▶ _TASK INSTRUCTIONS_: Please repeat only the lines below starting at the line that holds "করন্ডাম মালাইট সিরামিক স্যাগার" and ending at the line that holds "Sonderdruck - Kein Rückgaberecht", exactly, with both of those lines included and every picture omitted.

▶ _STORED DATA_:
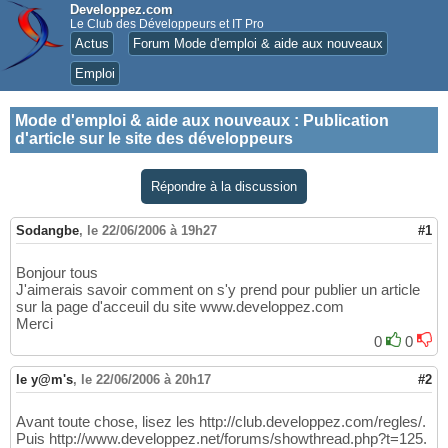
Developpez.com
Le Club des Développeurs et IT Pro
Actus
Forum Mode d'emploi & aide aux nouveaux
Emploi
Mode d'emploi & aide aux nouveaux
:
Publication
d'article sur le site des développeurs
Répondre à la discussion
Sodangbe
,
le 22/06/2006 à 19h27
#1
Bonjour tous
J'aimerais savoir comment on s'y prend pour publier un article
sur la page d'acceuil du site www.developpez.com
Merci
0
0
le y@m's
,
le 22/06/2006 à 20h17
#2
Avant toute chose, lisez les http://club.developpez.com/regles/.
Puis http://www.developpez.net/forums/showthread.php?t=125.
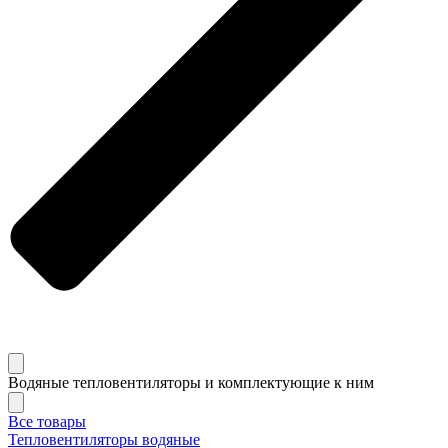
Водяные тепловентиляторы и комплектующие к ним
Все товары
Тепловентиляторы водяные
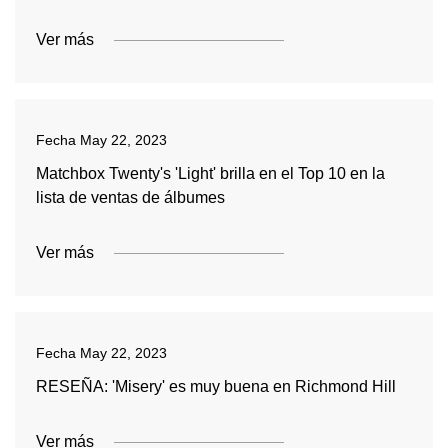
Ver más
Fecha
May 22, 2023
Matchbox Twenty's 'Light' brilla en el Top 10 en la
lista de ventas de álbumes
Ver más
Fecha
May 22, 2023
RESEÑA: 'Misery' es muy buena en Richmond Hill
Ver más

* * *

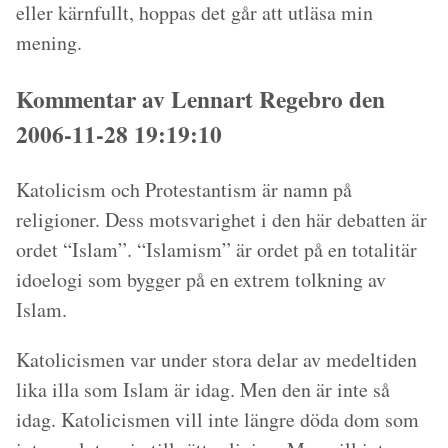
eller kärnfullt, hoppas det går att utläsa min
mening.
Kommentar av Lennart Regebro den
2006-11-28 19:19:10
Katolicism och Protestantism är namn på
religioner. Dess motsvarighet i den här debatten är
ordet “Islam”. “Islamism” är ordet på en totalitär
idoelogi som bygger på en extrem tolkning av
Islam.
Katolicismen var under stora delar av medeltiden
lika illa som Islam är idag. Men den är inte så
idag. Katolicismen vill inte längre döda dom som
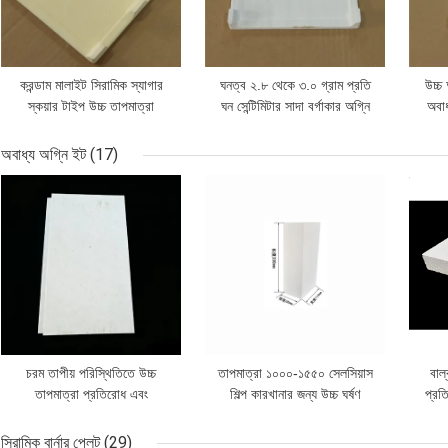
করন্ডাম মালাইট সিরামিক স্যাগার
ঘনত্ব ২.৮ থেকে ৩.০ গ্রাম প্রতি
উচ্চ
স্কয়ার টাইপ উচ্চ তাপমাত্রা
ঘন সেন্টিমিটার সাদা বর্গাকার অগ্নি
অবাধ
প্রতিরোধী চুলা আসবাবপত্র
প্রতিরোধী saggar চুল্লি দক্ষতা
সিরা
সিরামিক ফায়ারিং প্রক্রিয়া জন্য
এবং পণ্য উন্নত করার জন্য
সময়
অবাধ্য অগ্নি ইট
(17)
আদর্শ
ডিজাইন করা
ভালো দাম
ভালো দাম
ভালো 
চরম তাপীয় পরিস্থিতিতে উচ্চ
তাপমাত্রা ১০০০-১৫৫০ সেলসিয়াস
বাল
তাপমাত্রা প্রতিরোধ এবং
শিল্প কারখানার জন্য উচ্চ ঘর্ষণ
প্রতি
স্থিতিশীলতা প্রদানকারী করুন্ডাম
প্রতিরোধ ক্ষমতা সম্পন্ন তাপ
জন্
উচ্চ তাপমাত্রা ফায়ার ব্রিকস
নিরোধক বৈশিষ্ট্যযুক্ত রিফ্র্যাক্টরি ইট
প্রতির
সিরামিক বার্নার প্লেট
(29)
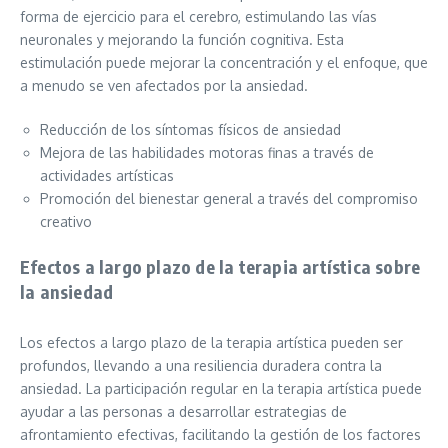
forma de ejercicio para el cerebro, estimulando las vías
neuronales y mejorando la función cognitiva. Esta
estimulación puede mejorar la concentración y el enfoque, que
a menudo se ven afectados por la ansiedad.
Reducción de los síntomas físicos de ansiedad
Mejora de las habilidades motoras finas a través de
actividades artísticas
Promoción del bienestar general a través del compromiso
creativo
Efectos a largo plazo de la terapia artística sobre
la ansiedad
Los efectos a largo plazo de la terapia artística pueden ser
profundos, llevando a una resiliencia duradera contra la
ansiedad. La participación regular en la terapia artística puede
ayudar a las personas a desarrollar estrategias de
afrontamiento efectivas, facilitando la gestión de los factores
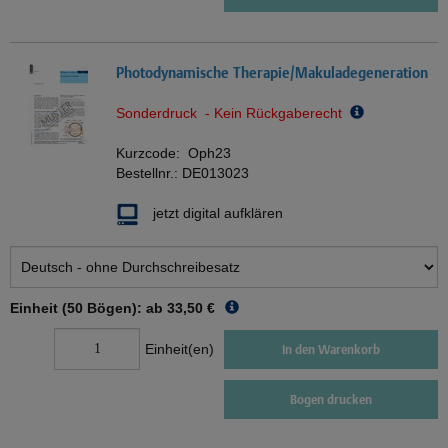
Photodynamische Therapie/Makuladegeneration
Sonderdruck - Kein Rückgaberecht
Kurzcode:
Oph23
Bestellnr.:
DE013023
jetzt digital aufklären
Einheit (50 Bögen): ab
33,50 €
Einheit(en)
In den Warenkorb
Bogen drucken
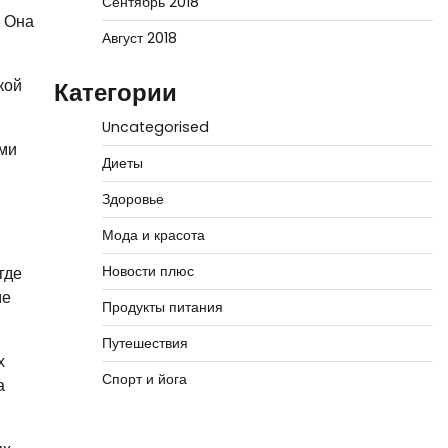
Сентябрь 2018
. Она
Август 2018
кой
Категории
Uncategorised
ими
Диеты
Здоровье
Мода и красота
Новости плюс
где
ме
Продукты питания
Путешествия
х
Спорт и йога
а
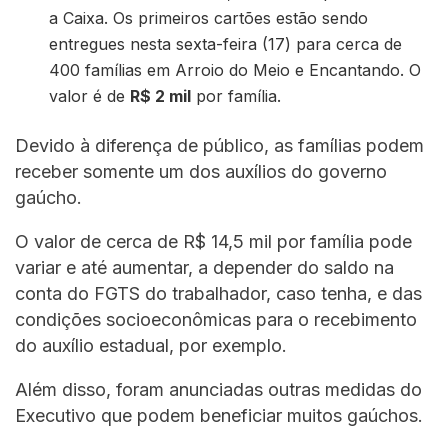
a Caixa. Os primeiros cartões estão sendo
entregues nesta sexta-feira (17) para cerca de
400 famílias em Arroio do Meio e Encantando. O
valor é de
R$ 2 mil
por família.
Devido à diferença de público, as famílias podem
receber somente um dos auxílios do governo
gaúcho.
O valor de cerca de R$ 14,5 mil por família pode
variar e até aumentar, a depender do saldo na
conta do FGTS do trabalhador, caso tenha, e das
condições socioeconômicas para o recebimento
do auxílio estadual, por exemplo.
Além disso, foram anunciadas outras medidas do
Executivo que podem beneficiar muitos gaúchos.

▶ _ANSWER FOR THIS EXERCISE_:
করন্ডাম মালাইট সিরামিক স্যাগার
ঘনত্ব ২.৮ থেকে ৩.০ গ্রাম প্রতি
উচ্চ
স্কয়ার টাইপ উচ্চ তাপমাত্রা
ঘন সেন্টিমিটার সাদা বর্গাকার অগ্নি
অবাধ
প্রতিরোধী চুলা আসবাবপত্র
প্রতিরোধী saggar চুল্লি দক্ষতা
সিরা
সিরামিক ফায়ারিং প্রক্রিয়া জন্য
এবং পণ্য উন্নত করার জন্য
সময়
অবাধ্য অগ্নি ইট
(17)
আদর্শ
ডিজাইন করা
ভালো দাম
ভালো দাম
ভালো 
চরম তাপীয় পরিস্থিতিতে উচ্চ
তাপমাত্রা ১০০০-১৫৫০ সেলসিয়াস
বাল
তাপমাত্রা প্রতিরোধ এবং
শিল্প কারখানার জন্য উচ্চ ঘর্ষণ
প্রতি
স্থিতিশীলতা প্রদানকারী করুন্ডাম
প্রতিরোধ ক্ষমতা সম্পন্ন তাপ
জন্
উচ্চ তাপমাত্রা ফায়ার ব্রিকস
নিরোধক বৈশিষ্ট্যযুক্ত রিফ্র্যাক্টরি ইট
প্রতির
সিরামিক বার্নার প্লেট
(29)
forma de ejercicio para el cerebro, estimulando las vías
neuronales y mejorando la función cognitiva. Esta
estimulación puede mejorar la concentración y el enfoque, que
a menudo se ven afectados por la ansiedad.
Reducción de los síntomas físicos de ansiedad
Mejora de las habilidades motoras finas a través de
actividades artísticas
Promoción del bienestar general a través del compromiso
creativo
Efectos a largo plazo de la terapia artística sobre
la ansiedad
Los efectos a largo plazo de la terapia artística pueden ser
profundos, llevando a una resiliencia duradera contra la
ansiedad. La participación regular en la terapia artística puede
ayudar a las personas a desarrollar estrategias de
afrontamiento efectivas, facilitando la gestión de los factores
Photodynamische Therapie/Makuladegeneration
Sonderdruck - Kein Rückgaberecht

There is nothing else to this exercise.